### Work request
Wherever "shoulder" occurs in the entries, copy the line that holds it.

### Data supplied
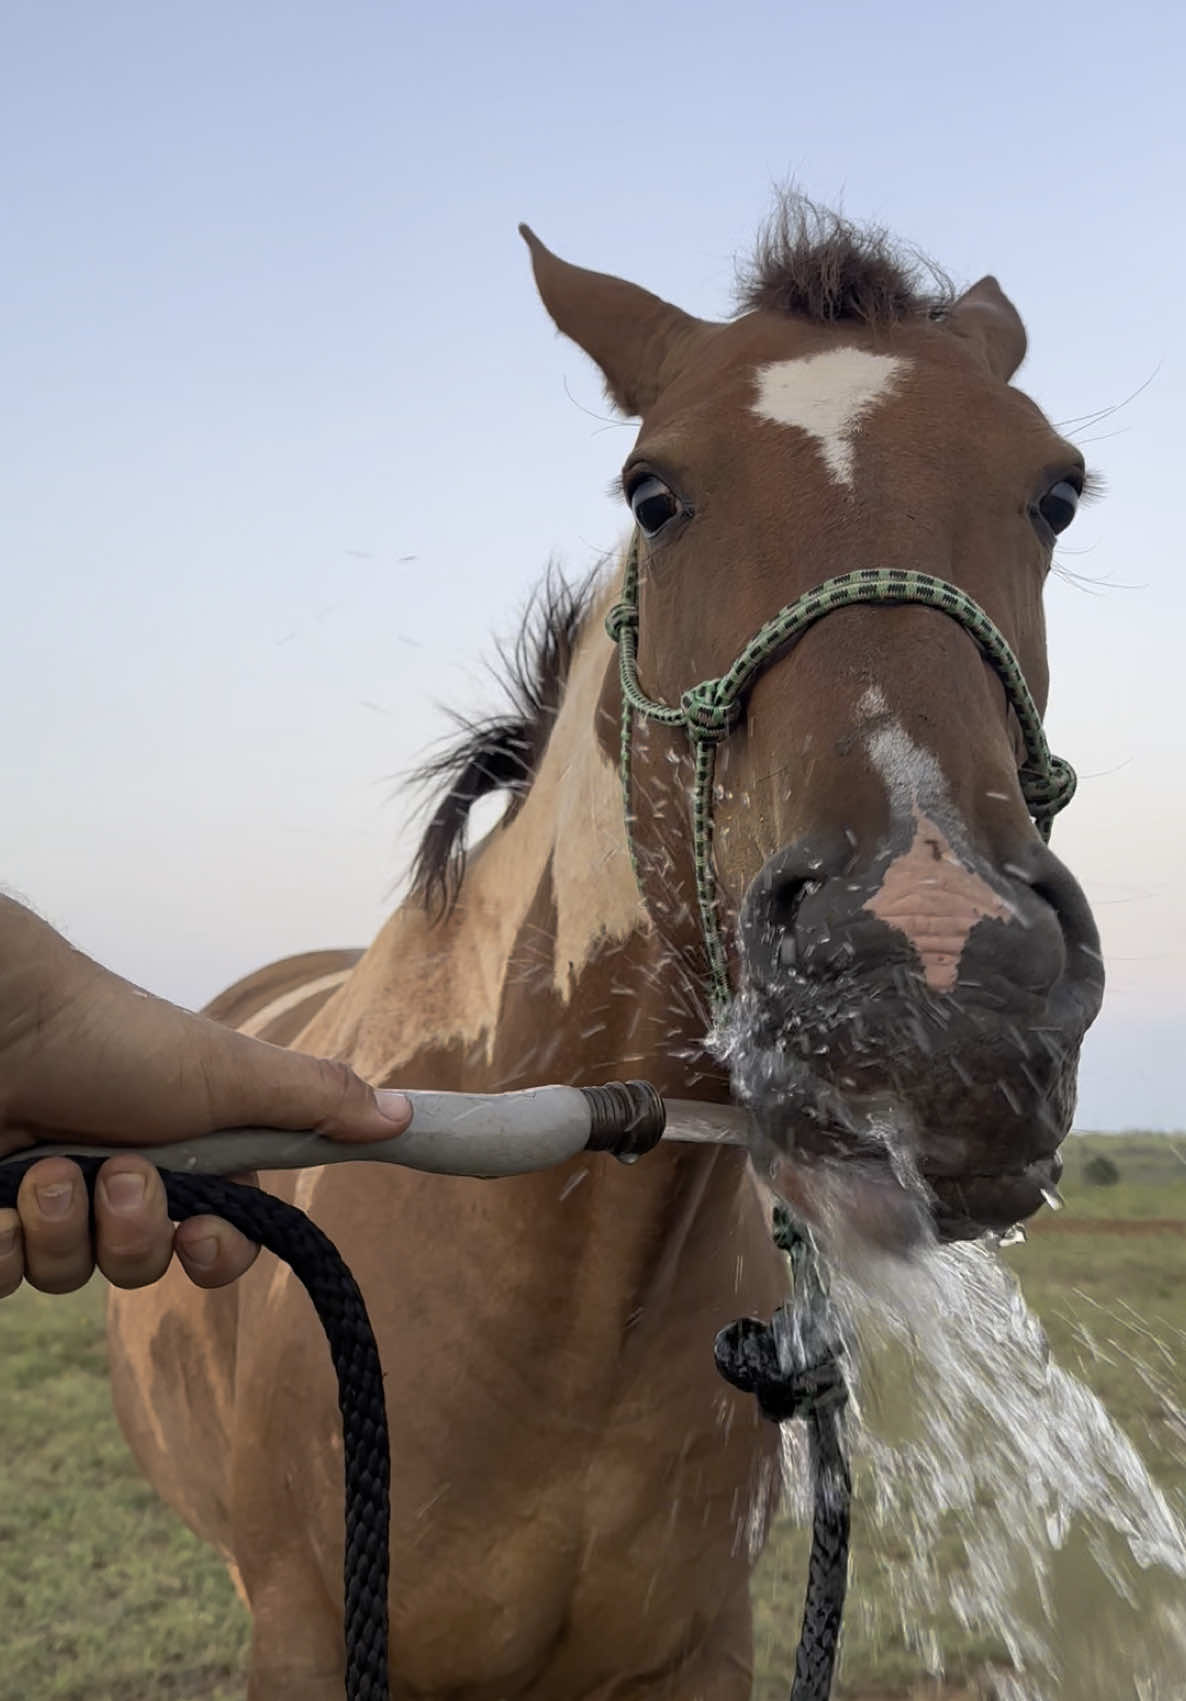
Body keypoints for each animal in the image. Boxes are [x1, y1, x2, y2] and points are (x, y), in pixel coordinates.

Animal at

---

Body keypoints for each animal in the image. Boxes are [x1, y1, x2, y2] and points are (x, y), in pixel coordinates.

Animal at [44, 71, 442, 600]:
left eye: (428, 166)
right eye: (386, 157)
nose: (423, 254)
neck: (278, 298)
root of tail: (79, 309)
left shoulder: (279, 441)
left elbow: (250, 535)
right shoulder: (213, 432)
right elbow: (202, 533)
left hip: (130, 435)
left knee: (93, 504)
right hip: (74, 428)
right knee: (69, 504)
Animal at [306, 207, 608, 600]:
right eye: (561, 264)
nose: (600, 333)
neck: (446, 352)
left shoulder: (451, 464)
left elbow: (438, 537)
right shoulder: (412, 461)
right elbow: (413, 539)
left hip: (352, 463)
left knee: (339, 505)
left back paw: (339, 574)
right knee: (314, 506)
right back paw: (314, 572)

### Result below
left shoulder: (279, 441)
right shoulder: (213, 432)
left shoulder: (451, 464)
right shoulder: (412, 461)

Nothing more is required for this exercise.